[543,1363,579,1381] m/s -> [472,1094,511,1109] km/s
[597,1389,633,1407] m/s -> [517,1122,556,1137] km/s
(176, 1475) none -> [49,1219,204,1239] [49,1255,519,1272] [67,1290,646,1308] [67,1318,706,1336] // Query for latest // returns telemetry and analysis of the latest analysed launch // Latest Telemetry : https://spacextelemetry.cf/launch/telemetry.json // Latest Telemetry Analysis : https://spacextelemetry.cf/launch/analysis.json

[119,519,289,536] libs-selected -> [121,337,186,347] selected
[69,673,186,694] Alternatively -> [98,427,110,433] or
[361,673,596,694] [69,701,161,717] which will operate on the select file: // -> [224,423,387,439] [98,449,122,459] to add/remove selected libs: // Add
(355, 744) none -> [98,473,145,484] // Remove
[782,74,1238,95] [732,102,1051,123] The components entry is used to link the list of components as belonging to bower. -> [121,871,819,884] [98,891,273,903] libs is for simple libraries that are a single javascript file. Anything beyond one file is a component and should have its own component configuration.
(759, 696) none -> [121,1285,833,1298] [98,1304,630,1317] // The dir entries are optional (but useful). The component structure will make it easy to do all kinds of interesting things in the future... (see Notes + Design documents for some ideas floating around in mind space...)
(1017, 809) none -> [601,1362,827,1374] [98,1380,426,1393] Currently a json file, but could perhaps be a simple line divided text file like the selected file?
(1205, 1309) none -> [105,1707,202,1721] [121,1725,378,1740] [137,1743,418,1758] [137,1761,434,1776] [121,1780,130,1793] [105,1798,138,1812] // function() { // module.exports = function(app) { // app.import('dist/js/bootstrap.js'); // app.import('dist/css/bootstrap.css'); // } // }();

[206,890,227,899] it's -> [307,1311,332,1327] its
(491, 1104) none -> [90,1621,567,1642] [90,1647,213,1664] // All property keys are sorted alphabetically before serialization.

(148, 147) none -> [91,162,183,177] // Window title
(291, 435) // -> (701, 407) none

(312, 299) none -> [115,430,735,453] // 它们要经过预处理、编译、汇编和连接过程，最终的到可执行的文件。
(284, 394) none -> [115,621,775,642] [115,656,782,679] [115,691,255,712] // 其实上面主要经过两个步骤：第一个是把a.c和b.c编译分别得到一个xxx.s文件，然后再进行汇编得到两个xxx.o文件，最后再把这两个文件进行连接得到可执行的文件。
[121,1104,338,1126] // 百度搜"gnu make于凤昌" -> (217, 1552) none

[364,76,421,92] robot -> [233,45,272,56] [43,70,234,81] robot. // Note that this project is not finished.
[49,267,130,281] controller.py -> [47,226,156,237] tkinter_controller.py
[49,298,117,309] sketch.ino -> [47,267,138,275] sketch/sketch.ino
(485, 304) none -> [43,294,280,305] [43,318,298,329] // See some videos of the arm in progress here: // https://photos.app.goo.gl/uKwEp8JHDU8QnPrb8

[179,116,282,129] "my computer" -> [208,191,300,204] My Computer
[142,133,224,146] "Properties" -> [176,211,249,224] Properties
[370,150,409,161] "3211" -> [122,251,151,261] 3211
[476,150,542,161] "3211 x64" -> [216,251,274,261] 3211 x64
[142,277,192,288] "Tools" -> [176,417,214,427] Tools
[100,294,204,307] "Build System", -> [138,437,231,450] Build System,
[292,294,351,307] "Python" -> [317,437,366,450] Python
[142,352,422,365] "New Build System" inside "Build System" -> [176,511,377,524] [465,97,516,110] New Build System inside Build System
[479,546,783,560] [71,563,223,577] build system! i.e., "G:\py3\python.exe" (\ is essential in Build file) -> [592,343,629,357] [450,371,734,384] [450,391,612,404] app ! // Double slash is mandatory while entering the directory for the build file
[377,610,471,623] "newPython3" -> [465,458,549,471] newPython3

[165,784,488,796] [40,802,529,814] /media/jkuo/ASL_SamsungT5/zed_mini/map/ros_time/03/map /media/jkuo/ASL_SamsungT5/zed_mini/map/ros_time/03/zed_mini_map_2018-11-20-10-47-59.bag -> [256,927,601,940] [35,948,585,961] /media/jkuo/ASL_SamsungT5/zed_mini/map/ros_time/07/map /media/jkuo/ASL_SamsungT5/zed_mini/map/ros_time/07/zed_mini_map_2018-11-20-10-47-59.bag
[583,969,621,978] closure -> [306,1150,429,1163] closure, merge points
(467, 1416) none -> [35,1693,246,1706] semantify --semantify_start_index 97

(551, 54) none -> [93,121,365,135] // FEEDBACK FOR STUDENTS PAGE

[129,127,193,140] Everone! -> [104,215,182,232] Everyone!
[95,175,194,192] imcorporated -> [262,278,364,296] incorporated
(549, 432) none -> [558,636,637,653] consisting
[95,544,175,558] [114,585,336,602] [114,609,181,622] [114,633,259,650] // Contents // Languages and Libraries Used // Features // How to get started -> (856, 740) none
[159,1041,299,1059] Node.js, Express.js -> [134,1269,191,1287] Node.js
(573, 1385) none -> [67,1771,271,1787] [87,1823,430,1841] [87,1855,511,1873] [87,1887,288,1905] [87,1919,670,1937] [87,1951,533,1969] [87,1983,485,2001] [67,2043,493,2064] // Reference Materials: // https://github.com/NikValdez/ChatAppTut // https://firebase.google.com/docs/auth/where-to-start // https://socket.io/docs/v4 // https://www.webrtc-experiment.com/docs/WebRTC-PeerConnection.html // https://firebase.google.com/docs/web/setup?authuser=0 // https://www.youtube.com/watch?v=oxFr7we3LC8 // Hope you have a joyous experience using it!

Aim of the exercise = Restate the entries above word for word, beginning with their first line and ending with the line holding "[119,519,289,536] libs-selected ->"; omit everything else.

Solution for this task =
[543,1363,579,1381] m/s -> [472,1094,511,1109] km/s
[597,1389,633,1407] m/s -> [517,1122,556,1137] km/s
(176, 1475) none -> [49,1219,204,1239] [49,1255,519,1272] [67,1290,646,1308] [67,1318,706,1336] // Query for latest // returns telemetry and analysis of the latest analysed launch // Latest Telemetry : https://spacextelemetry.cf/launch/telemetry.json // Latest Telemetry Analysis : https://spacextelemetry.cf/launch/analysis.json

[119,519,289,536] libs-selected -> [121,337,186,347] selected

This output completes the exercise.